-- Opening Marker --

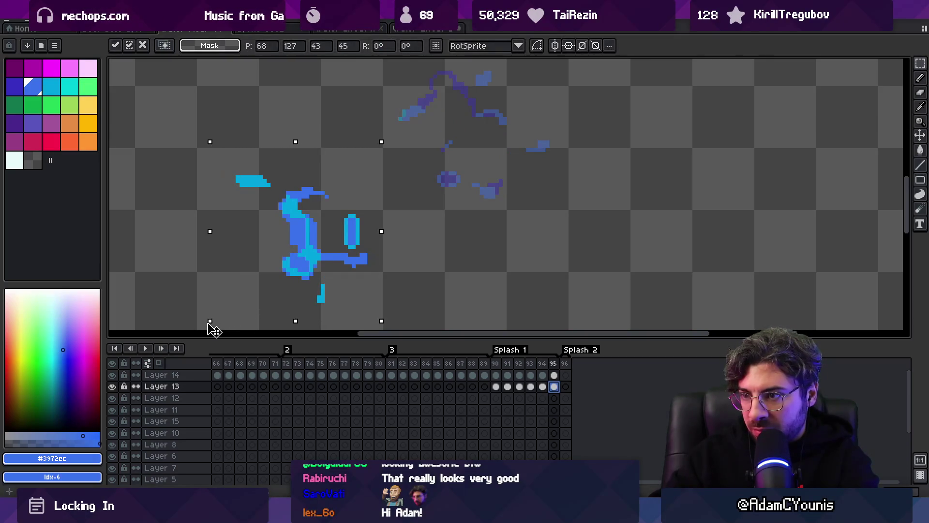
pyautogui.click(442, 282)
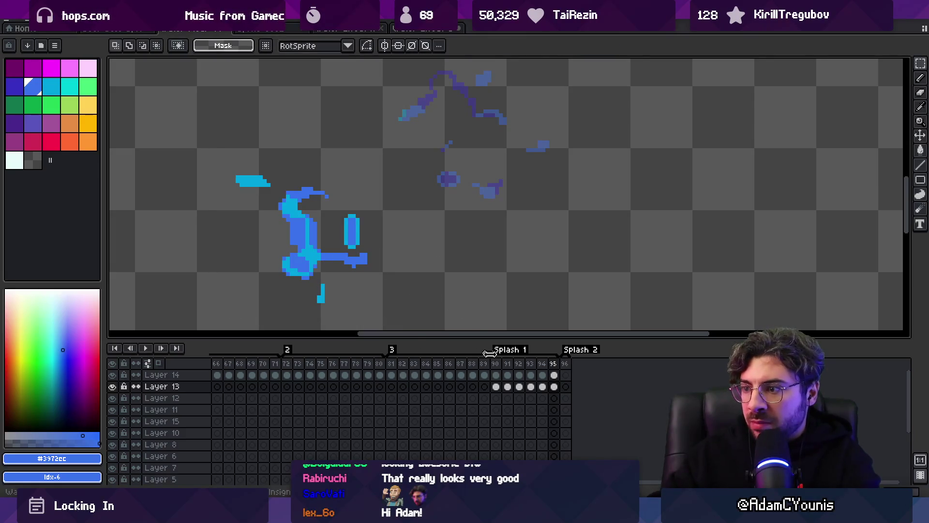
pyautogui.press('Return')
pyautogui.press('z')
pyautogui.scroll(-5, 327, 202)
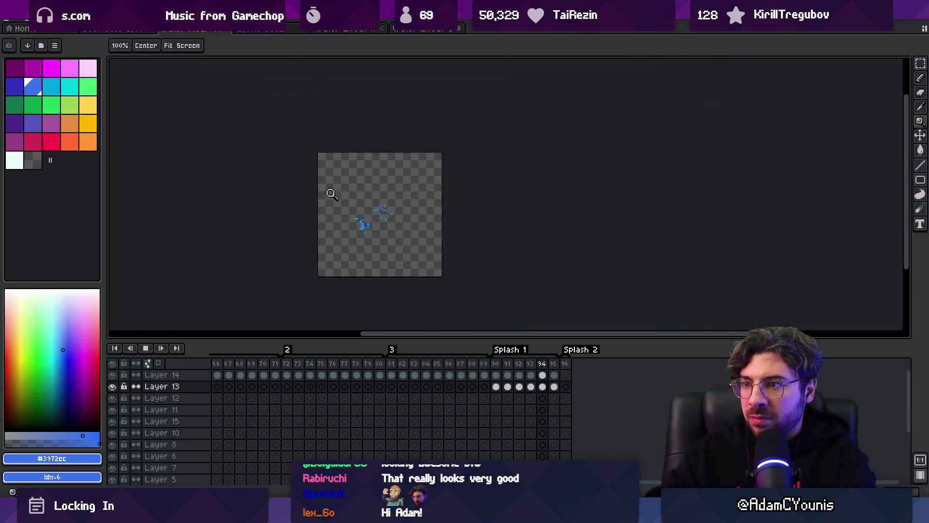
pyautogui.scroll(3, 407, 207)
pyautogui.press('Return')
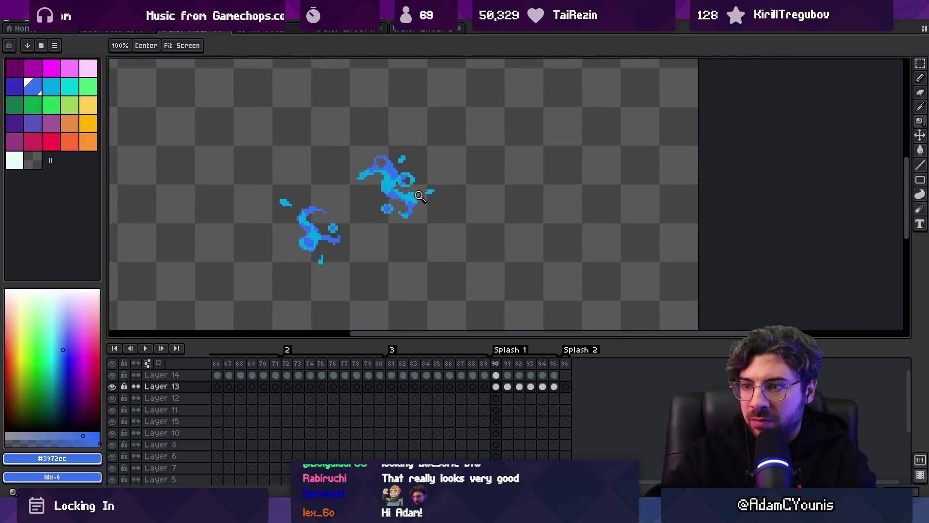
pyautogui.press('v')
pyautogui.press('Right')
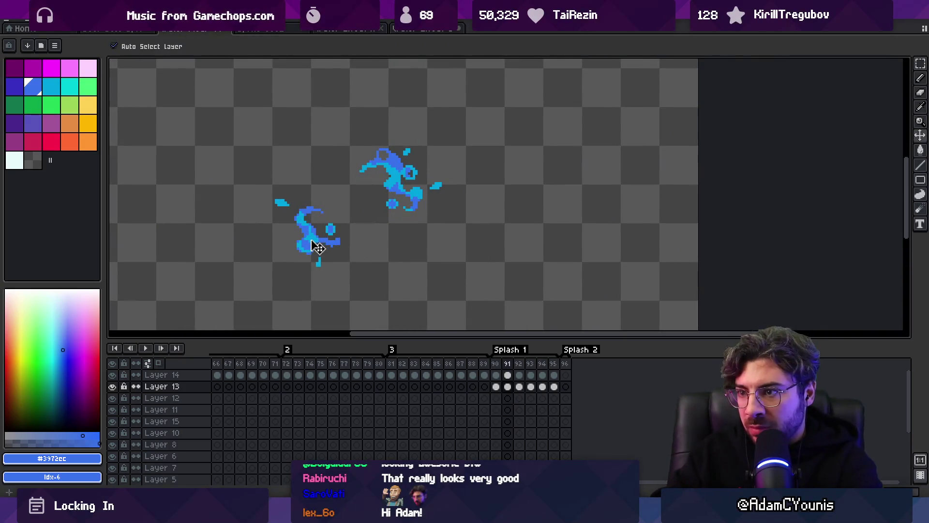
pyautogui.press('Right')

-- Closing Marker --

▶ EXERCISE
From the line containing "pyautogui.scroll(-5, 327, 202)" down to the final line of the material, restate every line word for word, and only those; drop the pictures.

▶ SOLVED PROBLEM
pyautogui.scroll(-5, 327, 202)
pyautogui.scroll(3, 407, 207)
pyautogui.press('Return')
pyautogui.press('v')
pyautogui.press('Right')
pyautogui.press('Right')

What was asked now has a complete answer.